- **Source text**:
** START **
Fables as Psychoanalytic Metaphors

Elaine Caruth

The fable has long been treated as a kind of stepchild within the broader discipline of folklore where from the beginning it was not distinguished as a separate genre. Thus Vico (1752), who was the first to propose a science of human society that included the study of folklore, believed “that the first science to be learned should be mythology or the interpretation of fable; for as we shall see all the histories of the gentiles have their beginnings in fables” (Hawkes, 1977, p. 12).

One is reminded of Freud's dictum 174 years later (1926) concerning the importance of the study of mythology in the training of young psychoanalysts. The myth and the fairy tale have consistently generated a greater interest and study than the fable. Psychoanalysts' neglect of fable as a genre with its own unique characteristics may be attributed to their interest in the myth's stronger affinity with unconscious and primary process levels of communication. There are some analytic writers, however, who have recognized the relatively idiosyncratic qualities of fables which distinguish them from other kinds of folk narratives. Bettelheim (1976), for example, described the fable as a cautionary tale that “by arousing anxiety, prevents us from acting in ways which are described as damaging to us …” (p. 38). This is in contrast to the oedipal myth, for example, which describes a situation that one can neither escape from nor avoid” (p. 38). Bettelheim (1976) also pointed out that the fable “always explicitly states a moral truth; there is no hidden meaning, nothing is left to our imagination” (pp. 42–43). Bettelheim suggested that the fable has less impact than the fairy tale, presenting only either-or choices that offer little or no potential for growth and development. Fables are brief, almost brutally realistic and to the point; their lessons are stated succinctly without room for equivocation or debate.
** END **
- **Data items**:
** START **
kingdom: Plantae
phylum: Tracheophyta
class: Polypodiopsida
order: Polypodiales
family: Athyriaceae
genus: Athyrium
** END **
- **Task details**:
Answer these questions using the passage on fables.
(a) What did Vico believe should be the first science to be learned?
(b) In what year did Freud state his dictum about studying mythology in the training of young psychoanalysts?
(c) According to Bettelheim, what does the fable always explicitly state?
This data has no connection to the passage on fables.

- **Final result**:
(a) Mythology, or the interpretation of fable.
(b) 1926.
(c) A moral truth.